Third-quarter earnings, however, fell to P493 million, down 11 percent from the previous year, largely due to higher costs from newly commissioned production lines at its Batangas plant.
Despite these added expenses, the Batangas facility is approaching break-even on a year-to-date basis.
Management’s view
“What we are seeing now is the natural cycle of operating a new plant. As we further ramp up operations, cost base will increase but this should be offset by the new business that we expect to come in,” D&L president and CEO Alvin Lao said in a statement on Wednesday.

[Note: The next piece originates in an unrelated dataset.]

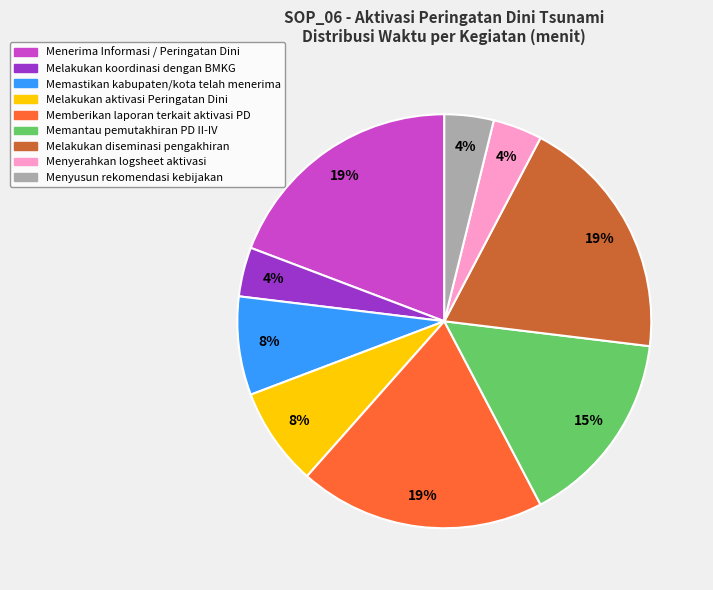

How many slices are in this pie chart?

9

“Strong export sales continue to drive overall business amidst the generally cautious consumer sentiment in the domestic market. So far this year, export is outpacing domestic performance," he added.
D&L bullish on exports
Exports have emerged as a key growth area, with export sales climbing 38 percent year-on-year to P9.2 billion and gross profits rising 24 percent over the same period.
Domestic sales, in contrast, grew by 12 percent year-on-year, while gross profits increased by just 5 percent, reflecting cautious consumer sentiment impacted by past inflation.
“At current export growth levels, we believe we are still barely scratching the surface. We expect exports to continue to increase its relevance to the overall business,” Lao said.
“From this perspective, our Batangas plant becomes more strategic as it allows us to go after exports more aggressively. We believe the near-term cost drag coming from the new plant masks its long-term potential. What we are witnessing is the very early stages of a long-term structural growth story of the company,” he added.